PDF(Pubmed)
Abstract:
Adamantinoma, an uncommon low-grade primary malignant bone tumor, rarely causes leg pain in adolescents and typically manifests in the lower extremities, with a notable preference for the tibia, although occurrences in other bones such as the femur, fibula, and pelvis have been documented. Instances of local recurrence and regional metastasis are infrequent. This case report aims to comprehensively review the clinical presentation, imaging features, histological findings, and management of adamantinoma. The presented case involves a 17-year-old male patient with a four-year history of edema and discomfort in the right anterior leg.
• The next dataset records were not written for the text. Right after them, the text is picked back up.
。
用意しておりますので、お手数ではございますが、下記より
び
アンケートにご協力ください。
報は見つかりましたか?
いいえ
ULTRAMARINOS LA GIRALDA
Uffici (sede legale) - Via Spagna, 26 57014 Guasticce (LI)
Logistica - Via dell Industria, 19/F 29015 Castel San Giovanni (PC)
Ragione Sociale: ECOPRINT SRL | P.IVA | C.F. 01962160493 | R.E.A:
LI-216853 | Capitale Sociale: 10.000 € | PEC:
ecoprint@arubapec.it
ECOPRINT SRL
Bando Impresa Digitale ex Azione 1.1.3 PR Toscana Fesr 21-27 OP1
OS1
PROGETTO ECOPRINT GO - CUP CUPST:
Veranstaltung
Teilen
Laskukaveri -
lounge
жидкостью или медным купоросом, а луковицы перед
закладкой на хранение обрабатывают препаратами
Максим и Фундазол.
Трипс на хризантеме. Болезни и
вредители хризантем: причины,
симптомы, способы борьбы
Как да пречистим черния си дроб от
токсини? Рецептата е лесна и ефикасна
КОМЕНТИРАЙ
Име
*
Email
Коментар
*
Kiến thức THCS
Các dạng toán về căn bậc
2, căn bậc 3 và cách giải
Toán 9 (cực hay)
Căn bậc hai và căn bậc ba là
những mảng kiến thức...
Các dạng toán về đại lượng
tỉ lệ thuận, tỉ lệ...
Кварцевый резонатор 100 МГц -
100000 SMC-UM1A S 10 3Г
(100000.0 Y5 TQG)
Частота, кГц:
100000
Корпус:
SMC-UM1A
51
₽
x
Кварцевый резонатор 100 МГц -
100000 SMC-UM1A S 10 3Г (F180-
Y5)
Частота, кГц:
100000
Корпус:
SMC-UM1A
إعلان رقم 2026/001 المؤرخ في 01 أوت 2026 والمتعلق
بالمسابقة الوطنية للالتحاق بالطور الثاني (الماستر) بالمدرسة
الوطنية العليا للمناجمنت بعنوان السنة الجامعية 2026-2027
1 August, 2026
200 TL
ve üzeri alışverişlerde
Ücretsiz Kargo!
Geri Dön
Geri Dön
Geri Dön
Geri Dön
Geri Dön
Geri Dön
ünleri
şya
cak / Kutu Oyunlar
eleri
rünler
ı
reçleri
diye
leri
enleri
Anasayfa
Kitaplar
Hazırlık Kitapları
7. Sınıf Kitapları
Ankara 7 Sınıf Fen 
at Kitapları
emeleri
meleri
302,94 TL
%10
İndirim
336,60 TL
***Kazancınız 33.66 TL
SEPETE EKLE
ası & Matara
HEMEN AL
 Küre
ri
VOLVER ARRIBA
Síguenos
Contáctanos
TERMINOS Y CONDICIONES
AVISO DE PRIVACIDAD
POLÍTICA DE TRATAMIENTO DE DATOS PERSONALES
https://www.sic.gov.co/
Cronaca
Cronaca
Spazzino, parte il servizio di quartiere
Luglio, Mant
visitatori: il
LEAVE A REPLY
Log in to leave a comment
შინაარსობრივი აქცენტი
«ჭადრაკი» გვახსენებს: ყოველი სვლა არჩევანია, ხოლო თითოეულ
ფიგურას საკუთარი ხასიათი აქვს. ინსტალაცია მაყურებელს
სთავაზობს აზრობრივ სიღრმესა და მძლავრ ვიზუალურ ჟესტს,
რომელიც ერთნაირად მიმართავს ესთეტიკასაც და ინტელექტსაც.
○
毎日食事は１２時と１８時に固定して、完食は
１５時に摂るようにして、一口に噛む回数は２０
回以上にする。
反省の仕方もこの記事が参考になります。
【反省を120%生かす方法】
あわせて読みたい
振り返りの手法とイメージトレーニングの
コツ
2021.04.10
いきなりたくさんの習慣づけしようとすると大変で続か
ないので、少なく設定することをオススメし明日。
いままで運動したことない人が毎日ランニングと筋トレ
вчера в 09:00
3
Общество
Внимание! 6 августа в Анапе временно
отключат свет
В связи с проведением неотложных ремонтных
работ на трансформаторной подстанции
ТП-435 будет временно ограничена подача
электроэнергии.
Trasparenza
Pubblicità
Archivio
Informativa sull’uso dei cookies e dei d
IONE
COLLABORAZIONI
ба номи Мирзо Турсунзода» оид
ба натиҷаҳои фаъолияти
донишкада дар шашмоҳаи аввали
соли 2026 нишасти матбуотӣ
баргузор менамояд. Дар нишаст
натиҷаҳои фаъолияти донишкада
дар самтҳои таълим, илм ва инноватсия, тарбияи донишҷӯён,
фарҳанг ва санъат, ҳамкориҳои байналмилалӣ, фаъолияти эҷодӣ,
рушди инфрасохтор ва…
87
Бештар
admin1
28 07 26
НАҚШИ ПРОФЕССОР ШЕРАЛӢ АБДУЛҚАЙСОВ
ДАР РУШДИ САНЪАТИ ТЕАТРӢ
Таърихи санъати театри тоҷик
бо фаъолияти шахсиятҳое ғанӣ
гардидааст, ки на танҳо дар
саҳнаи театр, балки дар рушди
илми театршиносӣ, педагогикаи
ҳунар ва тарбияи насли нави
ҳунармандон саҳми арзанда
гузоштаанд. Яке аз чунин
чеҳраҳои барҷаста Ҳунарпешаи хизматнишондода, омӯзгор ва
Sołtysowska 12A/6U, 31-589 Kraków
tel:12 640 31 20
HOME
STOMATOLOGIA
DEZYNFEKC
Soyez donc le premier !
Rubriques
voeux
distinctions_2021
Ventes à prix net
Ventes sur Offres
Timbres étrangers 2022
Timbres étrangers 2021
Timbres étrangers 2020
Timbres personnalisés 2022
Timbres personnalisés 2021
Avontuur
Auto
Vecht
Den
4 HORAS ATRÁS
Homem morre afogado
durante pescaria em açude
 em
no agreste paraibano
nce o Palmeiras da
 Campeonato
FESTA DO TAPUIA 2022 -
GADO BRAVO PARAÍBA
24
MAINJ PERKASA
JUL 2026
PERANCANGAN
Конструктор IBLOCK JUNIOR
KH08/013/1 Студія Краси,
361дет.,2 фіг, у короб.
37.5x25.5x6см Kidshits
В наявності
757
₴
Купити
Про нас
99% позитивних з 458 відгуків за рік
Radiographic examination of the proximal tibia revealed a well-defined, expansile lytic-sclerotic lesion with multiple septae and a partially sclerotic border. Subsequent magnetic resonance imaging (MRI) confirmed the nature of the lesion, and a biopsy, followed by histological analysis, confirmed the diagnosis of adamantinoma. This case highlights the significance of a multidisciplinary approach, emphasizing close collaboration among radiology, pathology, and orthopedic oncology in adamantinoma management. Long-term follow-up is imperative for monitoring recurrence and administering timely therapy. The objective of this case report is to contribute to an improved understanding of adamantinoma and offer guidance on the treatment of this uncommon bone tumor.
摘要:
Adamantinoma,罕见的低度原发性恶性骨肿瘤,青少年很少引起腿部疼痛,通常表现在下肢,明显偏爱胫骨,虽然发生在其他骨骼,如股骨,腓骨,和骨盆都有记录.局部复发和区域转移的情况很少见。本病例报告旨在全面回顾临床表现,成像特征,组织学发现,和金刚烷瘤的管理。该病例涉及一名17岁的男性患者,有4年的右前腿水肿和不适史。胫骨近端影像学检查显示,扩张性溶血性硬化性病变,有多个隔膜和部分硬化边界。随后的磁共振成像(MRI)证实了病变的性质,还有活检,然后进行组织学分析,确诊为金刚砂瘤。这个案例突出了多学科方法的重要性,强调放射科之间的密切合作,病理学,和整形外科肿瘤学在金刚砂瘤管理中的应用。长期随访对于监测复发和及时给予治疗至关重要。本病例报告的目的是促进对金刚烷胺瘤的了解,并为这种罕见的骨肿瘤的治疗提供指导。